Friday 15 February 2008

The Grand Tour in the 1700s

From a review by Laura Gascoigne on the exhibition Pompeo Batoni 1708–1787 is at the National Gallery.

She deals first with the Grand Tour and the English gentry who were Rome's most visible tourists for a century or so, with an occasional interuption.
‘I was much disappointed in seeing Rome,’ complained the English traveller Sarah Bentham in the 1790s. ‘The streets are narrow, dirty and filthy. Even the palaces are a mixture of dirt and finery and intermixed with wretched mean houses. The largest open spaces in Rome are used for the sale of vegetables...’ The widowed stepmother of the philosopher Jeremy Bentham was equally underwhelmed by the Roman Campagna made famous by Claude. The city, she wrote, ‘appeared to be located in a desert’.

Most Grand Tourists were young men — ‘schoolboys just broke loose’, in the words of Horace Walpole — enjoying the equivalent of a post-university gap year under the loose supervision of ‘bearleaders’, some of whom were barely older than their charges. Their priorities, as one might expect, were socialising, drinking, gambling and sex, with cultural improvement relatively low on the list. The French man of letters Charles de Brosses even claimed in 1739 that some left Rome ‘without having seen anyone but other Englishmen and without knowing where the Colosseum is’. He was exaggerating about the Colosseum, but he was right about the company. In 1766 the young Marquess of Kildare reported chirpily to his mother that he had run into more than 40 Old Etonian chums in the space of nine months. Few British visitors to Rome, other than the odd Catholic, consorted with Italians. Edward Thomas spoke for many in 1750 when he expressed the fervent wish that he could have seen ‘Rome in its ancient splendour and adorned with her heroes, instead of the D***ls incarnate she is now generally replenished with’.
The English have always been desperate for some home grub, but even now those
hankering after ‘boiled leg of pork, and peas-pudding’, like the 18th-century Dorset gentleman Peter Beckford, will have to settle for zampĆ³ne and lentils. But Babington’s Tea Rooms still brews a peerless cuppa, and the Hotel d’Inghilterra in Via Bocca di Leone offers James Bond cocktails in a gentleman’s club bar.
[The] ‘English Ghetto’ [was] around the Piazza di Spagna.

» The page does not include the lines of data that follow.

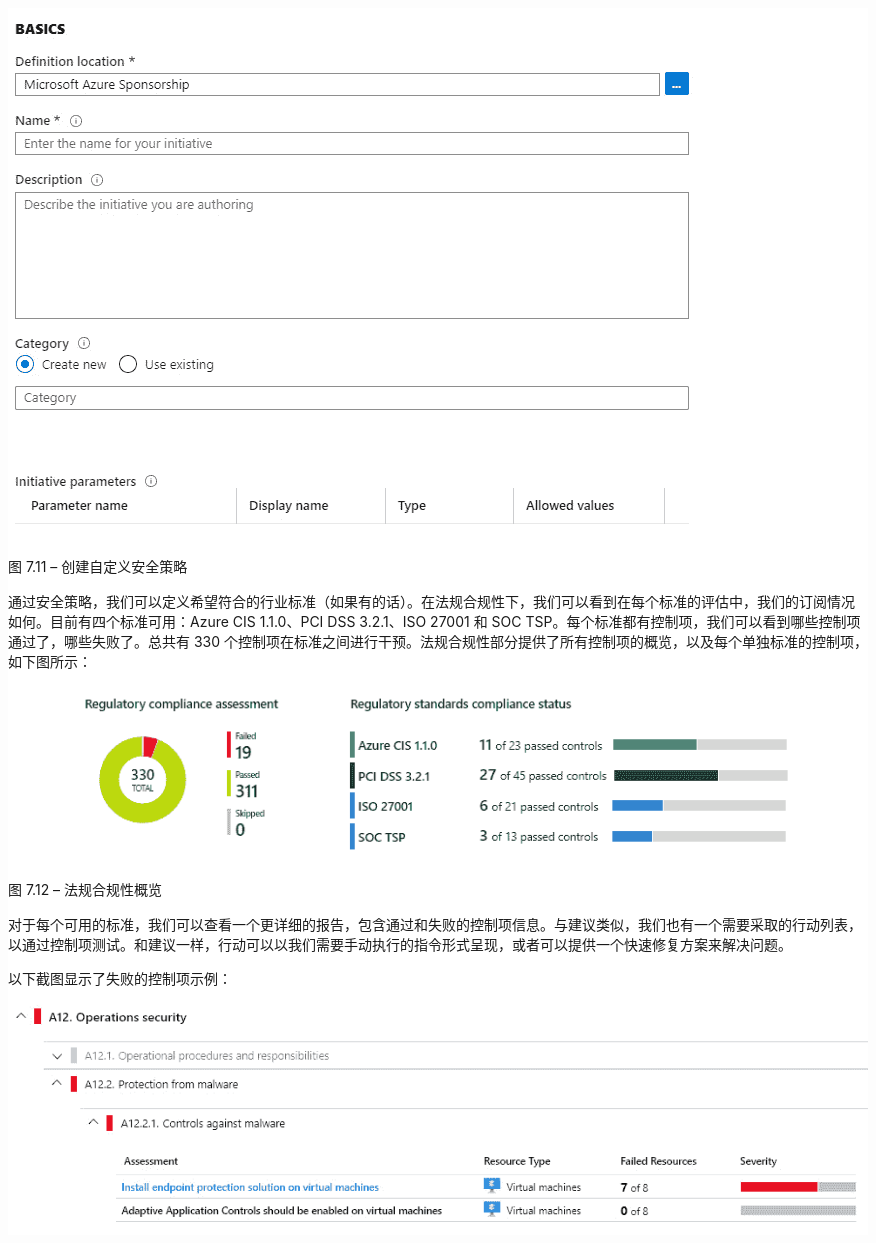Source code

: ![图 7.11 – 创建自定义安全策略](img/Figure_7.11.jpg)

图 7.11 – 创建自定义安全策略

通过安全策略，我们可以定义希望符合的行业标准（如果有的话）。在法规合规性下，我们可以看到在每个标准的评估中，我们的订阅情况如何。目前有四个标准可用：Azure CIS 1.1.0、PCI DSS 3.2.1、ISO 27001 和 SOC TSP。每个标准都有控制项，我们可以看到哪些控制项通过了，哪些失败了。总共有 330 个控制项在标准之间进行干预。法规合规性部分提供了所有控制项的概览，以及每个单独标准的控制项，如下图所示：

![图 7.12 – 法规合规性概览](img/Fig_7.12.jpg)

图 7.12 – 法规合规性概览

对于每个可用的标准，我们可以查看一个更详细的报告，包含通过和失败的控制项信息。与建议类似，我们也有一个需要采取的行动列表，以通过控制项测试。和建议一样，行动可以以我们需要手动执行的指令形式呈现，或者可以提供一个快速修复方案来解决问题。

以下截图显示了失败的控制项示例：

![图 7.13 – 法规合规性概览](img/Fig_7.13.jpg)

Pompeo Batoni (1708–87) painted portraits of English gentlemen on the Grand Tour. They were a sort of personalised souvenir that made the gentlemen look more stylish than they were and placed them among the classical sites that were supposed to be the highlights of the journey. In the 1770s, Batoni charged 20 guineas for a half-length, which was "expensive by Italian standards but cheaper than Reynolds, and compared favourably with the cost of a course on Roman antiquities by the Scottish cicerone James Byres, which took six weeks and was famously hard work".